* [Task list]
1: In the Kerala history notes, what caused the revolutionary changes in people's lives during the Neolithic period?
2: According to the Kerala history notes, what ways of making a living did people have before the Neolithic period?
3: Resume the Kerala history notes right after the entry on the Sabhayar.
____ Selection
The ruler who defeated the Dutch in the Colachel Battle?
Answer:
Marthanda Varma

Question 11.
The Organizer of Thrissur Pooram?
Answer:
Saktan Thampuran

Question 12.
Write a brief note on the prehistoric period of Kerala.
Answer:
It is not certain when people began to live in Kerala. It is believed that right from the Stone Age period, people lived here. In the Palaeolithic period, people were hunters and collectors of food. In the Mesolithic period, they made their living by catching fish. In short, prior to the Neolithic period, people made their living by hunting, collecting food and fishing.

In the Neolithic period, agriculture started all over the world. This brought revolutionary changes in the life of people. Although agriculture started in Kerala at this time, people continued hunting and fishing.

Question 13.
What are the professional groups connected with temples?
Answer:
There were many groups of people working with temple matters. Here are the most important of them:

  1. Sabhayar – They were members of the Sabha and were the most powerful Brahmins.
________
____ Stored data
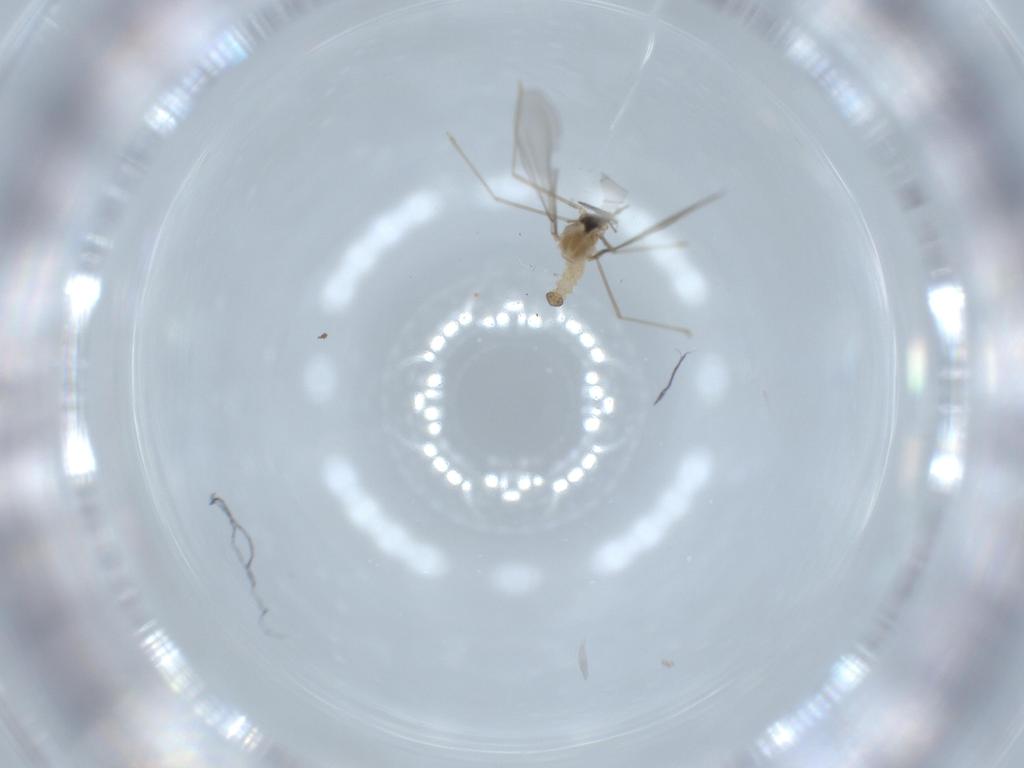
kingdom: Animalia
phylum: Arthropoda
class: Insecta
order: Diptera
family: Cecidomyiidae
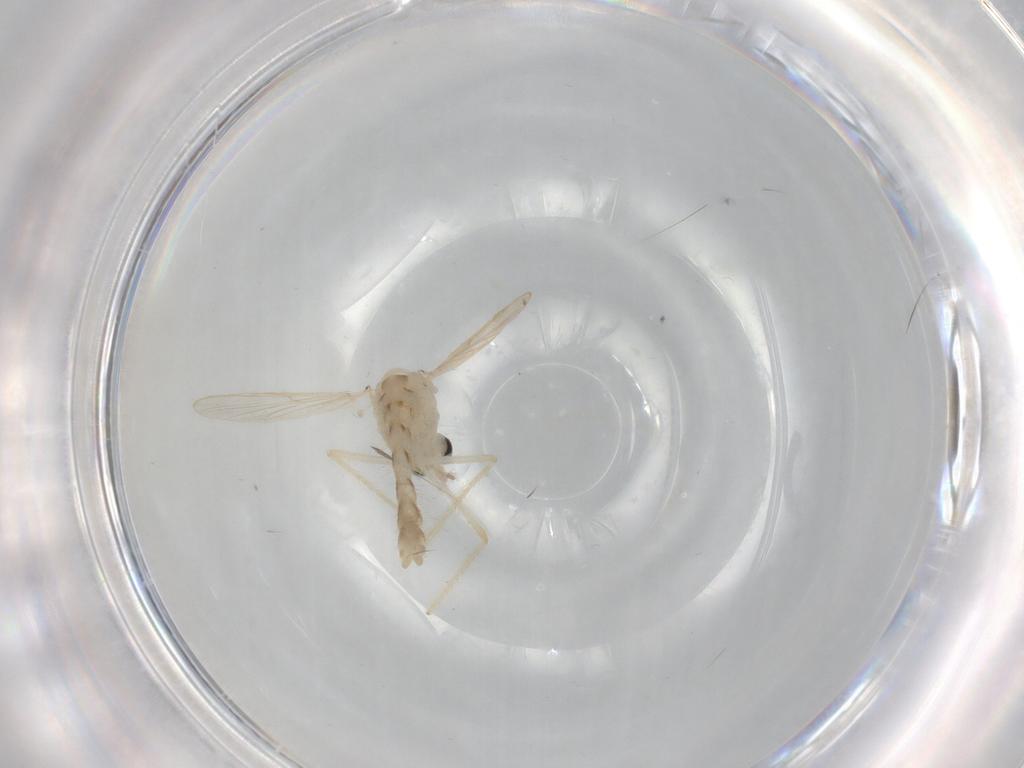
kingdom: Animalia
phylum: Arthropoda
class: Insecta
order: Diptera
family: Chironomidae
________
* [Results by task]
1: Agriculture began all over the world during the Neolithic period, and that start of farming brought revolutionary changes in people's lives.

2:
- Hunting
- Collecting food
- Fishing

3:
  2. Bhattas and Chattirs – the Brahmin scholars and students connected with the temple salas.
  3. Tantrikal-They were the Santiadikal

There were also non-Brahmins working in the temples. These are the important ones:

  1. Pothuval – General Secretary of the Temple
  2. Akapothuval – In-charge of the internal matters of the temple.
  3. Purapothuval – In-charge of the external matters of the temple
  4. Variam – Committee for the supervision of temple work; Thottavariam means Committee supervising the garden.
  5. Kottikal – Those who beat the chenda (tom-toms, or drums).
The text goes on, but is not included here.